Les résultats sont sans appel : une réduction moyenne de 90 % de la dose de produit utilisée par rapport à une application classique en plein mais surtout une efficacité de 95 à 98 %. C’est ce dernier point qui est le plus important, l’ARA a permis de sortir d’une impasse technique au-delà de la réduction de dose et du coût lié (assez faible ramené à l’hectare).
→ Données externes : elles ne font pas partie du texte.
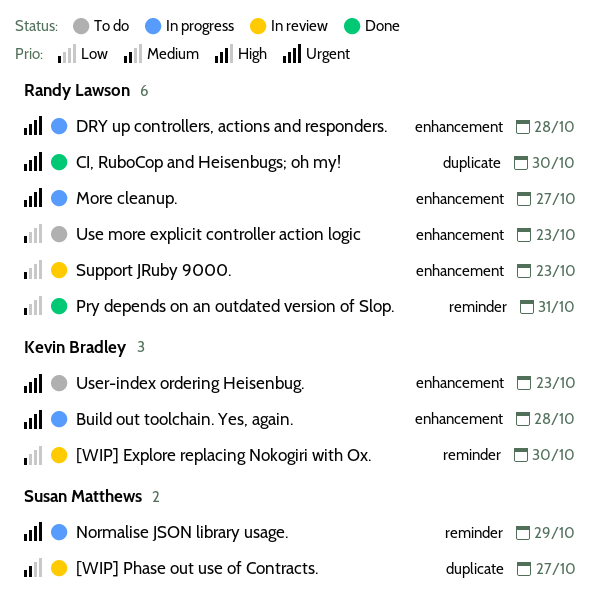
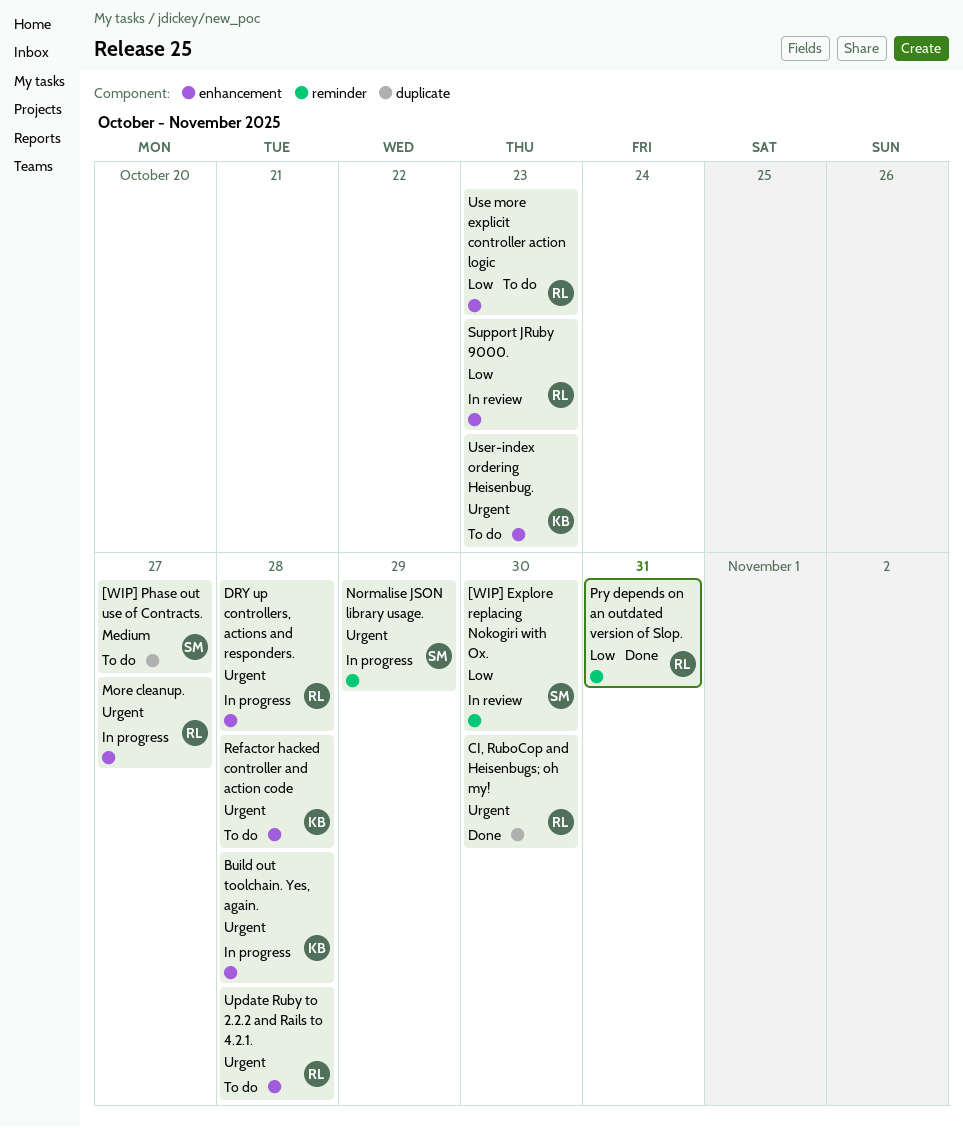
[WIP] Explore replacing Nokogiri with Ox., owner: Kevin Bradley -> Susan Matthews
[WIP] Phase out use of Contracts., status: In review -> To do
Refactor hacked controller and action code: none -> present
Update Ruby to 2.2.2 and Rails to 4.2.1.: none -> present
De plus, grâce à l’expérience du chauffeur, il est possible avec la bonne hygrométrie d’être très pointu, en faisant varier la dose appliquée (1 à 3 gr de plus) qui permet ainsi de traiter des rumex plus avancés, tout en restant sur une économie de dose de 85%.
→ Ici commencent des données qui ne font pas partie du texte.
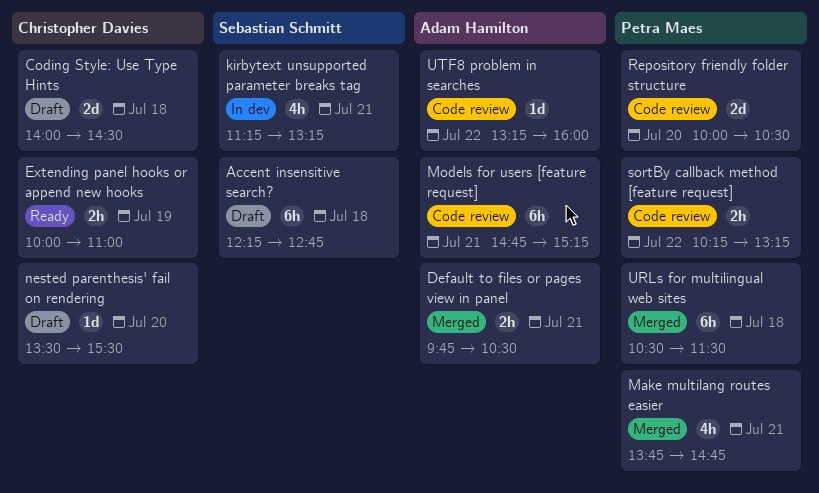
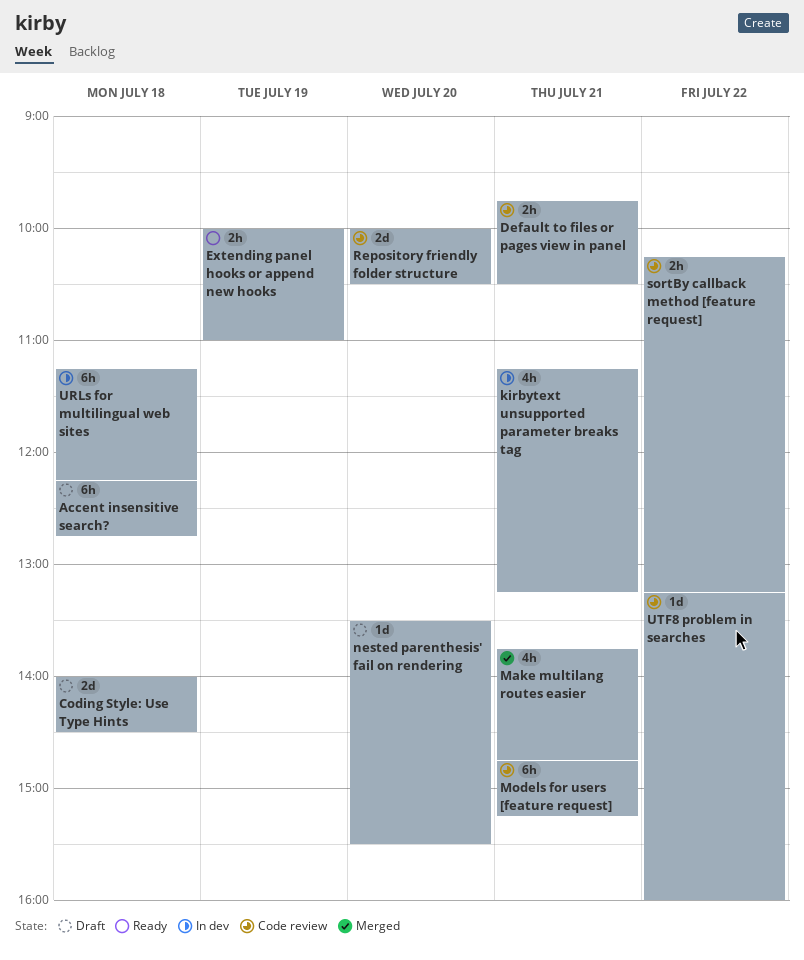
Default to files or pages view in panel, status: Merged -> Code review
URLs for multilingual web sites, status: Merged -> In dev
URLs for multilingual web sites, begins: 10:30 -> 11:15
URLs for multilingual web sites, ends: 11:30 -> 12:15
Des réajustements à effectuer
L’expertise des chauffeurs et d’Ecorobotix sont sans faille concernant l’application d’herbicide, en revanche la machine souffre de problèmes structurels.
Certains problèmes d’entretien sont apparus, La machine souffre en terrain difficile même en réduisant la vitesse d’avancement, notamment lorsque les prairies ne sont pas nivelées, le montage des roues s’avère insuffisant et le châssis n’est pas assez robuste. Ces points sont suivis par le concessionnaire Werschuren et par Ecorobotix, qui travaillent à résoudre ces difficultés techniques.
Le projet a également mis en lumière la nécessité d’une seconde machine car le périmètre d’action est devenu trop large, ce qui engendre beaucoup trop de temps morts, le débit de chantier s’en trouve affecté (2.1 ha/he avec la route). Le coût de prestation augmente par rapport au prévisionnel et passe à plus de 60 €/ha.
Se pose alors la question de la date d’arrivée au champ pour maximiser l’efficacité :
- Rumex : moins efficace si pas pris dans les temps
- Chardon : doit être pris dès le départ (début développement feuilles)
- Avec un périmètre d’action de plus en plus important (bouche à oreille), cela peut poser problème
Un second groupe est alors en réflexion cette fois dans le bocage ornais. Le coût et le délai d’attente ayant sérieusement augmenté, il faudra alors juger de la pertinence de l’investissement.
Ce qui est incontestable, c’est que cette initiative suscite un fort intérêt parmi les agriculteurs, au point que la Cuma sera mise en avant lors du prochain Fira à Toulouse.